Thursday, 21 March 2013
A Thief In The Gardens
The soft crunch of an ice lolly as it scrapes against your molars is enough to make you shudder. First around your neck then down your spine into the rest of your body, it gives me quite a chill. The numbing cold of the refreshing treat is as cool as the autumnal winds, yet faintly romantic, bringing me back to my happy childhood by the seaside.
It’s not often I do this but today the people from the high rises have taken to the little sun shine that has found its way onto the grassy plains of Cranberry Park. The ice cream man looks somewhat bemused by the influx of lolly loving locals. Staggering towards the van, some amble along with crutches, some with shorts and training shoes, the young, the old and the infirm. It’s quite nourishing to the soul that one man and his ice creams can generate such a relentless stream of happiness through the community.
I take position on one of the many bird shit splattered park benches, beautifully positioned next to the Technicolor majesty of Foxgloves, Pansies and Rhododendron that have no doubt contributed to the floral city award ten years prior. There is a prickly chill in the air, the sun sits in the sky, but its all one big illusion, for it looks bright and is emanating some heat on my pale skin but its not the scorching roast that we were promised.
I finish crunching the ice lolly all the way down to the woody stick that now leaves that horrible wooden tang on your taste buds. Is this what tree bark tastes like? I discard the horrible piece of timber into the litter bin next to me. I’m wearing stone wash jeans, brown suede shoes and a blue striped button up shirt that now carries a small brown Cappuccino stain. I scrape my shirt as if the stain is going to disappear by magic. Finally deciding its best not to draw attention to it.
To be honest the ice lolly had not filled me up in the slightest. I’m forever hungry. You will not be pleased to know that I’m one of those arrogant people who go about saying ‘I eat loads of junk but never seem to put on weight’. It really is true though, the amount of times that I have failed to resist the tantalizing treats of burger vans, fast food chains and cookie stalls and still unable to pinch an inch of my belly is unbelievable.
I take a walk back to the ice cream van, hands in my pockets like a grumpy schoolboy. I scan the menu (if that’s what you call it) that is stuck on the window presumably with blue tack.
‘Can I have a packet of chocolate buttons please mate?’
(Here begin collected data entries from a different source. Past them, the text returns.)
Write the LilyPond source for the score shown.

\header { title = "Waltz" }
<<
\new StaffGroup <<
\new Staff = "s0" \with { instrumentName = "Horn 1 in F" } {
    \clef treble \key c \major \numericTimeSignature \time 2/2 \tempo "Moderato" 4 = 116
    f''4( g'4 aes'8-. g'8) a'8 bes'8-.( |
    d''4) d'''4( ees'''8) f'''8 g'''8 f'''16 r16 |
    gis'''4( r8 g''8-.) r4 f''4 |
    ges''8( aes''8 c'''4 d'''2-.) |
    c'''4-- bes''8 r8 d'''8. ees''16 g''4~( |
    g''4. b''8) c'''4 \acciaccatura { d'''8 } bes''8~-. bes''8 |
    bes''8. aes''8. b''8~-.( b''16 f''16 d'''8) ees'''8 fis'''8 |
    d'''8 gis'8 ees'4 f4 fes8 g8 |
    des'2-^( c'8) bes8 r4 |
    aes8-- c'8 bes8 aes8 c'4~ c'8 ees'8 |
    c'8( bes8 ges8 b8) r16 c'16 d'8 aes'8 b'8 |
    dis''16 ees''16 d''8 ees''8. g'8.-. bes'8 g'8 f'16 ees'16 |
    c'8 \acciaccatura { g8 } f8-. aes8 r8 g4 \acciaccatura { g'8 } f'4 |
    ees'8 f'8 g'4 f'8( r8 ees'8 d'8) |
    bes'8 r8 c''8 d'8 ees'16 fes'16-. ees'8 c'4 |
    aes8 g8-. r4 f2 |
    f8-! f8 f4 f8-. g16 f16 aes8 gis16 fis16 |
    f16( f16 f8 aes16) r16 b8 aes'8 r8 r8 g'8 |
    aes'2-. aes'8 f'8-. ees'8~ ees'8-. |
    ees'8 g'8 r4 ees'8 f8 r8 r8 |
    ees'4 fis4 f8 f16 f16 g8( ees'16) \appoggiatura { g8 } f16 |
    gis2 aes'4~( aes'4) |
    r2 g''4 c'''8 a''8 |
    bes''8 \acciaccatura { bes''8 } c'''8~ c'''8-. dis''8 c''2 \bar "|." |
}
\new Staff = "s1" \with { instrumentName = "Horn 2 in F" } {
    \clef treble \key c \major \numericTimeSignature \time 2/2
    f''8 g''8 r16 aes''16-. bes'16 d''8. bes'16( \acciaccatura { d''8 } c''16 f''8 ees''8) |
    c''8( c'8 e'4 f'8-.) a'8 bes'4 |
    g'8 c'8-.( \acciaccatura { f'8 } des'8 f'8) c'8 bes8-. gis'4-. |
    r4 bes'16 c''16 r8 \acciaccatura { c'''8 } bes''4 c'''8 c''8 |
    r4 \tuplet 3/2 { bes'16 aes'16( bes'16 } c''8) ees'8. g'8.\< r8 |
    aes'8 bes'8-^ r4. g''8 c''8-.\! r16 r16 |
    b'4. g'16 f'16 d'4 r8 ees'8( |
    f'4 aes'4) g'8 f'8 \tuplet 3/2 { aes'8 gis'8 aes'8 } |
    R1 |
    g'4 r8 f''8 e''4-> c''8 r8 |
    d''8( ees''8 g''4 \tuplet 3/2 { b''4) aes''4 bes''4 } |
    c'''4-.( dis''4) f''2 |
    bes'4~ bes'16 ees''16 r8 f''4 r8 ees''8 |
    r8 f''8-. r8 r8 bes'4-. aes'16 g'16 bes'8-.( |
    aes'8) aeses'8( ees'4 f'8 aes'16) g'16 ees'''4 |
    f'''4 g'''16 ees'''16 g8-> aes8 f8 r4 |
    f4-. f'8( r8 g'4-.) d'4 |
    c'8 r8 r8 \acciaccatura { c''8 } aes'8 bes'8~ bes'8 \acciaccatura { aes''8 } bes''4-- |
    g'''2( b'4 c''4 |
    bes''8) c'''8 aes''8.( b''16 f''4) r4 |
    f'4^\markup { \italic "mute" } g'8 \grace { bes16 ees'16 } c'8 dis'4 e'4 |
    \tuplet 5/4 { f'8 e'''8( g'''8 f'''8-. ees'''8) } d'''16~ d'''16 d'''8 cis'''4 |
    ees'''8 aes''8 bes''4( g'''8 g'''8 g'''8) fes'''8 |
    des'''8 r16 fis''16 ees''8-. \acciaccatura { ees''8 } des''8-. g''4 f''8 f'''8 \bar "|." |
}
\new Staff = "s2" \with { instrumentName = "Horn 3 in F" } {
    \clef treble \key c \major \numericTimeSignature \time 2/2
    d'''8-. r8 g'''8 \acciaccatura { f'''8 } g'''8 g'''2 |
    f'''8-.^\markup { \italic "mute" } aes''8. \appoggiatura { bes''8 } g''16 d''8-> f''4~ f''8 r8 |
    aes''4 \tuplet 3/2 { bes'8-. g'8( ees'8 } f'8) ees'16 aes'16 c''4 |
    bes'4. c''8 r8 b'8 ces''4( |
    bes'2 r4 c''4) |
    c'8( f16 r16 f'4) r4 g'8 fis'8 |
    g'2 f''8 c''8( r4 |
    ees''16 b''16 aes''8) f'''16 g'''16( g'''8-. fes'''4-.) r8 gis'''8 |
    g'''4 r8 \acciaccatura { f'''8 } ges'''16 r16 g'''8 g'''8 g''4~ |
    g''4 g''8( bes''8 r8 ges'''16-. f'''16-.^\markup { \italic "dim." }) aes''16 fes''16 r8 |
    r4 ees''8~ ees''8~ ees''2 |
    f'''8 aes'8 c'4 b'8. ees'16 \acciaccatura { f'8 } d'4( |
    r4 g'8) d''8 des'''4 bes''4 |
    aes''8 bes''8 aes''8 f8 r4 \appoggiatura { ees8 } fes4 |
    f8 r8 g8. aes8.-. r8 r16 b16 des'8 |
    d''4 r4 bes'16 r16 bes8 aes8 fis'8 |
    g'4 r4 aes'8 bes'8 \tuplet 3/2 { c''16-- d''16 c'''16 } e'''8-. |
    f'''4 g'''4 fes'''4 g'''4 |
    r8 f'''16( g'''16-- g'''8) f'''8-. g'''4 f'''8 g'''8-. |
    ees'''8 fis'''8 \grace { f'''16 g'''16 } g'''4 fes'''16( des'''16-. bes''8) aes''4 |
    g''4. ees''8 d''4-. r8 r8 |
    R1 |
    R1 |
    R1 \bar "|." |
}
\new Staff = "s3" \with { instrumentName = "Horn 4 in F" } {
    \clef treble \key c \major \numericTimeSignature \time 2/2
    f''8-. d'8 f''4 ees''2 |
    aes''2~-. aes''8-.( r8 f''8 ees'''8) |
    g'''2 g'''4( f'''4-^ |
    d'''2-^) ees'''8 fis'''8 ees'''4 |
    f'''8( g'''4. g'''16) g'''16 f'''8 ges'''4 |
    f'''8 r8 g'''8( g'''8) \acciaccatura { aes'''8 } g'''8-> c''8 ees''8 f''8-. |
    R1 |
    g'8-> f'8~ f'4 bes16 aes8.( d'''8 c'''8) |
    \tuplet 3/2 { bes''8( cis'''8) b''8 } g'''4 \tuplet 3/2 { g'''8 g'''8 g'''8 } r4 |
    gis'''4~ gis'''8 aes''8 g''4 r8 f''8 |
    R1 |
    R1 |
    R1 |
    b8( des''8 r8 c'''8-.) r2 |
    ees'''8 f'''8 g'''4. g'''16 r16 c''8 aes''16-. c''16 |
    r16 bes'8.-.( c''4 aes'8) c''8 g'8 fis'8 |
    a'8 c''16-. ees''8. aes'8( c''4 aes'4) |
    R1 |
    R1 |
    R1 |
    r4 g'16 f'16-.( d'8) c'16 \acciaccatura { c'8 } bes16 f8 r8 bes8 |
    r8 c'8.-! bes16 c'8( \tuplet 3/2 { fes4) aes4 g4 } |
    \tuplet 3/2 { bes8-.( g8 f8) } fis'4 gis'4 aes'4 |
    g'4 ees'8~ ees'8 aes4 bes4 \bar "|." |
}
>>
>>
The ice cream man looks at me with a perplexing gaze. You could tell I had thrown him off his script, so many people had ordered ice lollies, Mr whippy’s and choc ices, that a small packet of buttons seemed a bit of a challenge to his caveman mind.
‘Buttons!’ I shout to emphasis the fact he’s dragging the transaction into the next century.
He passes the buttons to me with a screwed up face. I pass him an old 50 pence piece.
‘Thank you’ I say with a tiny drop of sarcasm to boot.
I stroll back to the bench with my buttons and to my absolute horror the bench had been taken up my a tramp. Yes a bloody tramp was sitting there if you please. I could smell his pheromones from a couple of yards away, poising the air along with my fragile nostrils. His dead weight of a sack is taking up the larger half of the bench while his fat arse is lent over it, looking down onto the pavement, presumably looking for some crumbs of some sort.
I decide to sit next to him not because I want to, but because I see it as my bench. He’s the one who has stolen it. I pick up the sack and sling it on top of him with anger. He doesn't even glance at me probably, too scared. I am a retired boxer, not that he would know that, but if he did he would scarper like a scolded dog.
I looked in the opposite direction to him, as if to strengthen my disgust. I turn only to prize one of the chocolate buttons from the packet that sits by my side. Then I become shell-shocked! The dirty old tramp puts his grubby hands into my chocolate buttons, taking one and putting it in his mouth with a smile. The cheeky bugger I thought. I take another one from the packet, while giving him a steely glare. And again he takes one, again with a wry smile. At this point I’m shaking with anger and I’m very close to tossing his sack into the bushes. But it gets worst.
He looks at me again with a cheeky grin on his face. To my surprise he has the temerity to once again pop his hands into the packet and take out three of my buttons and offer them to me. Can you believe the cheek of the man. Never before in my born days have I encountered such a merciless thief. No wonder he’s a beggar no one wants someone who is that nasty and that much of a rotten scrounger. I take the buttons that he has the audacity to offer me and chewing them frantically. There are now two left in the packet, I take both of them before he can get his paws on them.
I have a bit of a temper and who could blame me? Of all the places that dirty thief could be, he choose my bench to plonk himself. I sit up from the bench, not saying a word to him. As I walk further up the lane that kinks and veers through the beautiful gardens, I place my hands in my pockets once more. I suddenly stop in my tracks. The sun beating hotter and the smell of nectar filling the air. And there to my astonishment, were my packet of chocolate buttons, they were in my pocket the whole time. With a glance back at the bench, I realised that the tramp wasn't a thief after all. The beggar had saved up for those sweets all day, it was his bench, his chocolates and I was the thief!